The construction on the natural structure and land, referred to by environmental scientists as the “geomorphology” of the reefs, would not only create a system that eventually leads to the loss of land, but would be destructive to current coral reefs. Various local environmental protection groups were against the plan for construction and argued that the new stand and pipework would scar the reef in a way that could take years to repair. In September 2023, Olympic organizers set a budget of $5 million, but within a month locals created petitions to stop the project. Instead of completely discarding the idea, though, Olympic organizers pitched a new, smaller tower–even though it still would be disturbing the geomorphic processes. 

Presently, the new judging stand is deconstructable, however its construction solely for the competition raises ongoing ethical concerns. Tourism development has impacted the land of isolated islands like French Polynesia since the inter-war period. The physical construction for tourism has led changes to the geomorphology which overall degrade the local land. The more it is analyzed, the more this type of construction appears to be a form of resource extraction by taking attractive land for tourism and using it until the land is irreversibly destroyed.
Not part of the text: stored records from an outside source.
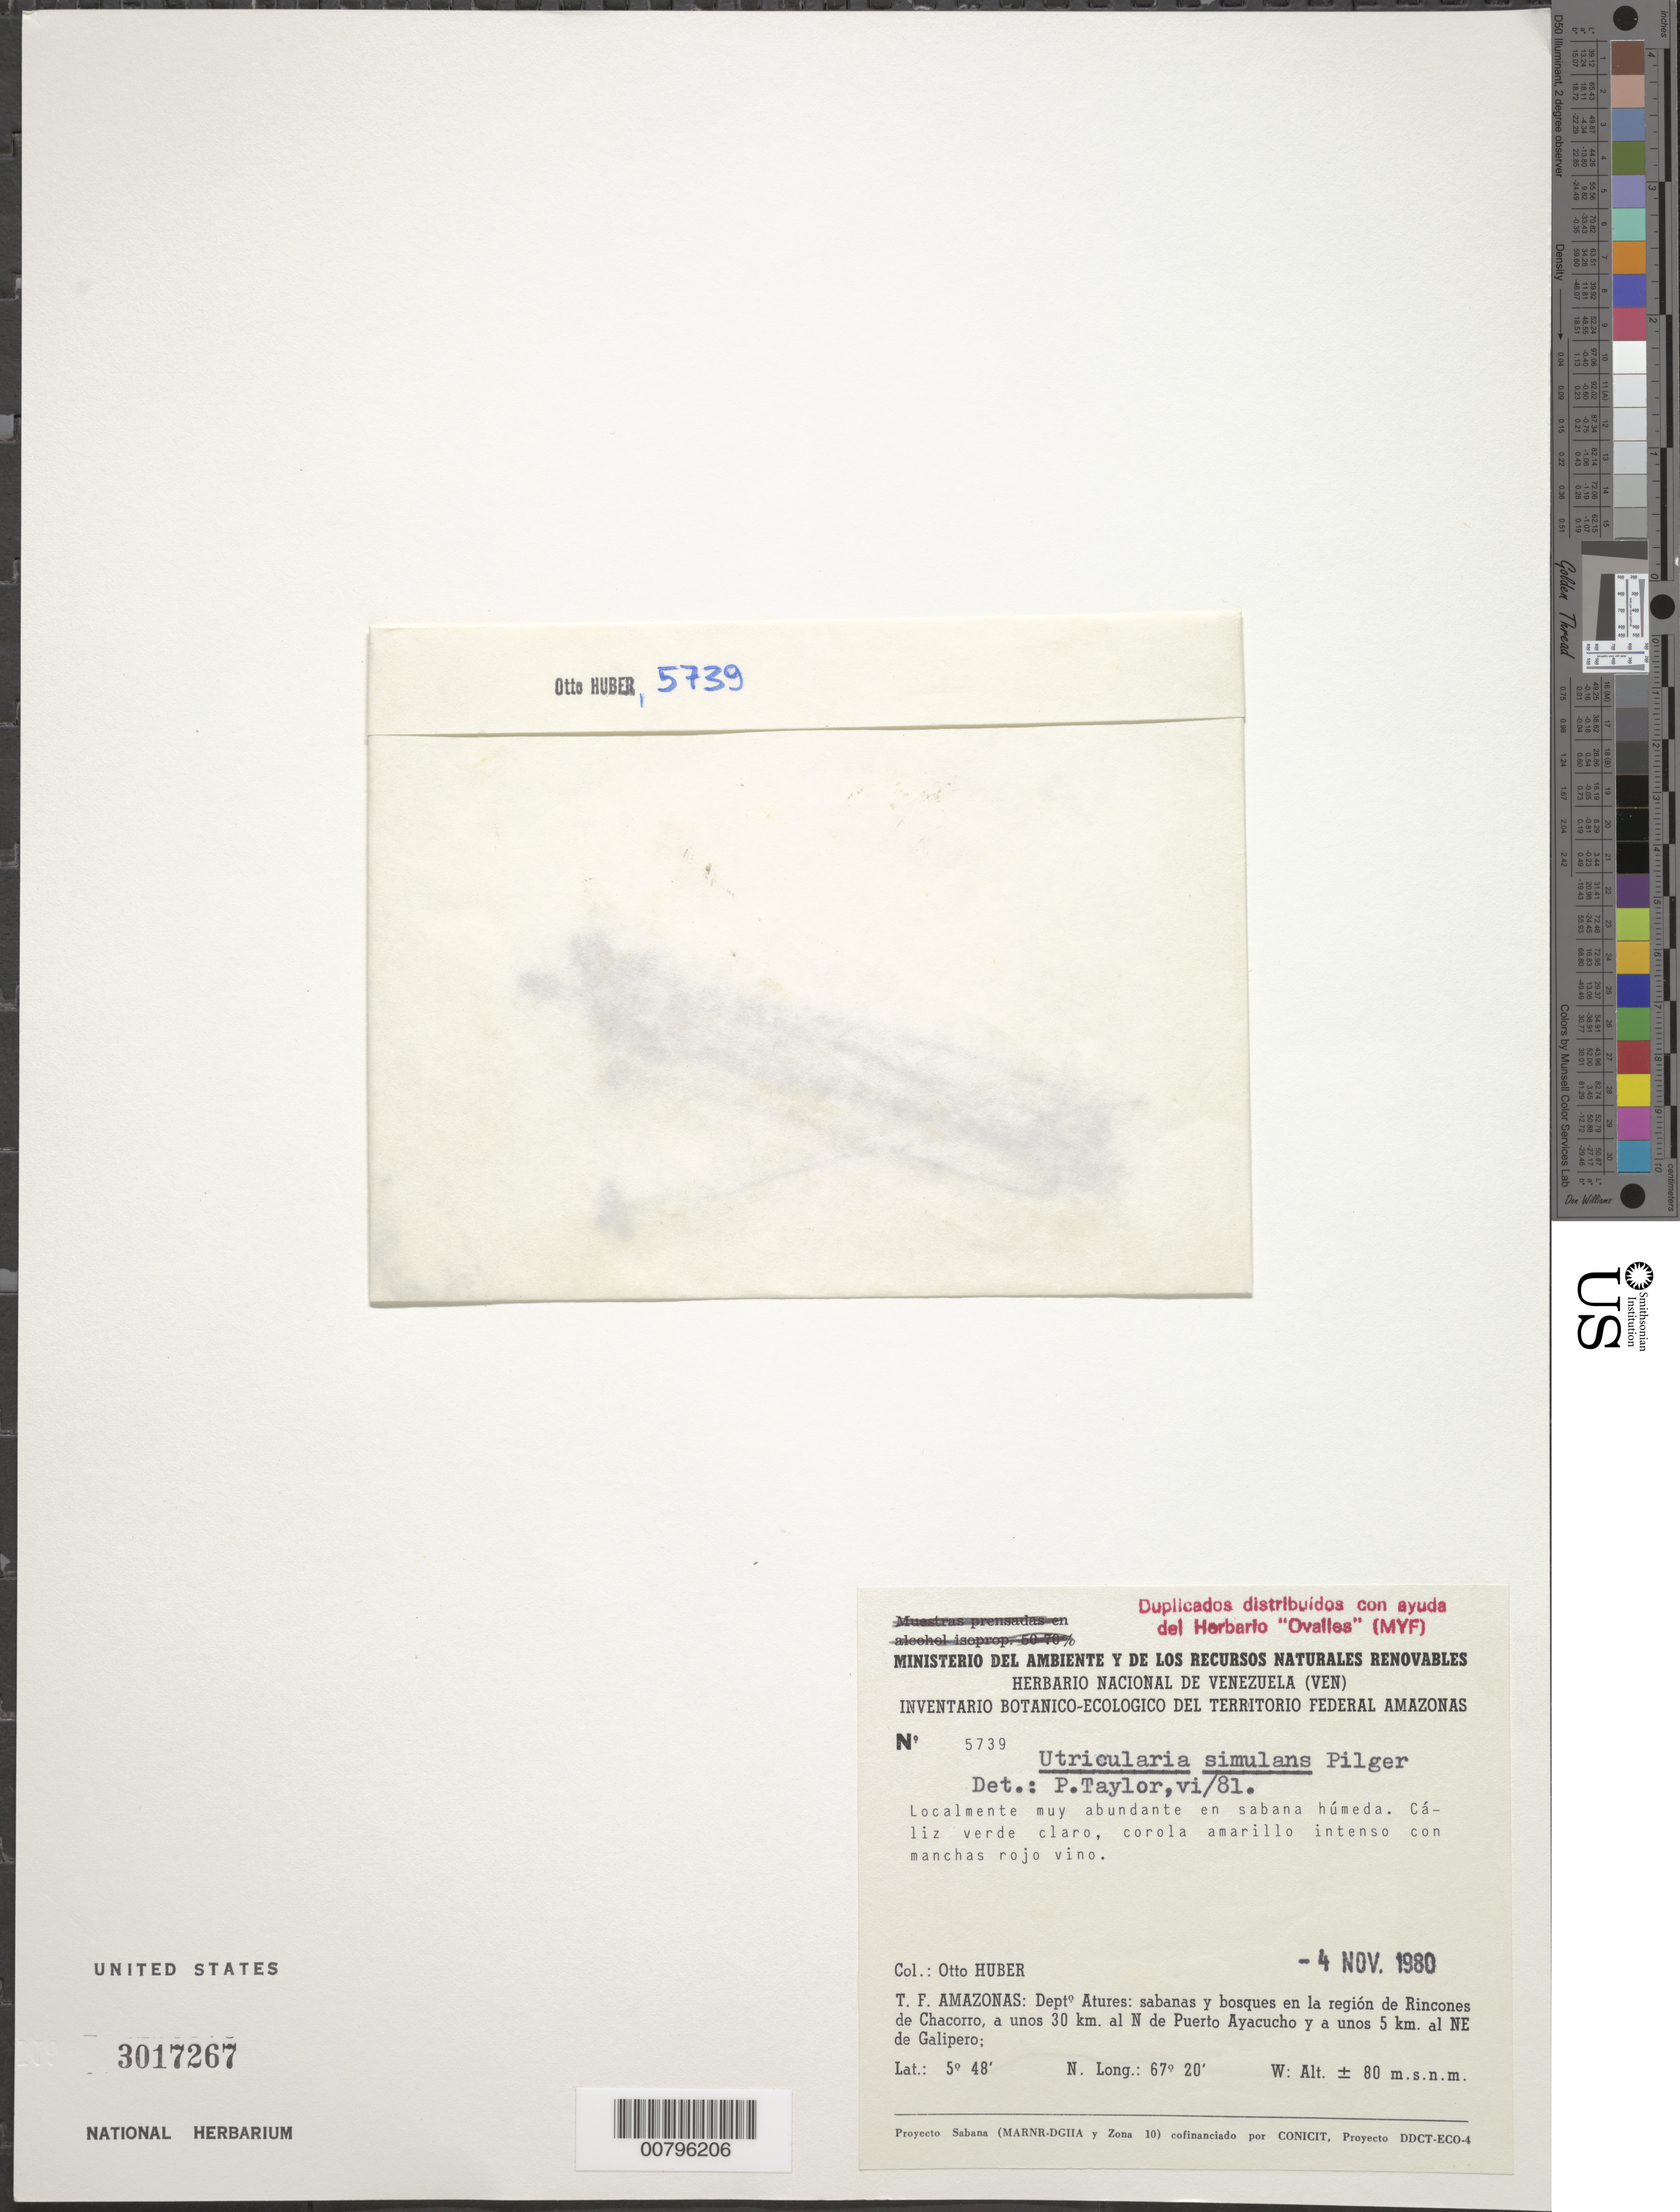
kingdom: Plantae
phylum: Tracheophyta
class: Magnoliopsida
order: Lamiales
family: Lentibulariaceae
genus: Utricularia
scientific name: Utricularia simulans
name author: Pilg.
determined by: Taylor, P.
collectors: O. Huber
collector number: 5739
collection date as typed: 4-Nov-80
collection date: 1980-11-04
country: Venezuela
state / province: Amazonas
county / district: Atures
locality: Rincones de Chacorro, 30 km N of Puerto Ayacucho, 5 km NE of Galipero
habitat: Wet savanna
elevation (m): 80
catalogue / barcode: US 3017267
The impact on the local land is not only a form of colonial intervention and causes physical destruction, but it represents a long lasting contribution to climate change. The French coastline didn’t have the waves to suffice for the Olympics during that time of the year, but this land disturbance entails the stress of continuing climate change on top of an ecosystem that is already at risk. With possibilities of large-scale coral bleaching and other major catastrophic events that are very likely given recent climate events in the region, this island is now at extreme risk, and the recent construction project placed even more risk on land that is already the subject of environmental advocacy. Oceanographer Ajit Subramaniam, a researcher at Columbia Climate School’s Lamont-Doherty Earth Observatory, affirmed that the feasibility of any mitigation measures are questionable given the precedent that has been set by allowing the new stand to be built. With coral growing only one centimeter per year, the possibility of the land to regrow at the current rate of destruction is near impossible–no matter the sustainability efforts by those on the Olympic committee.

 Research participation in Tahiti has broadened to the scope of local community members actively engaging in local conservation activities. In 2023, 12 locals who specialized in fishery, photography, surfing, and various jobs, trained to learn 3D photogrammetry techniques, overlaying photos to create 3D models, to determine the changes in their land's ecology and reef systems prior to the 2024 Olympics. The 3D photogrammetry project included taking various angled photos to create the 3D models to visualize the current status of the reefs for future comparison. Projects like these highlight the importance of including the local Polynesian community in climate discourse, and thus giving them a voice in consequential decisions made about their land, and in turn, their waves.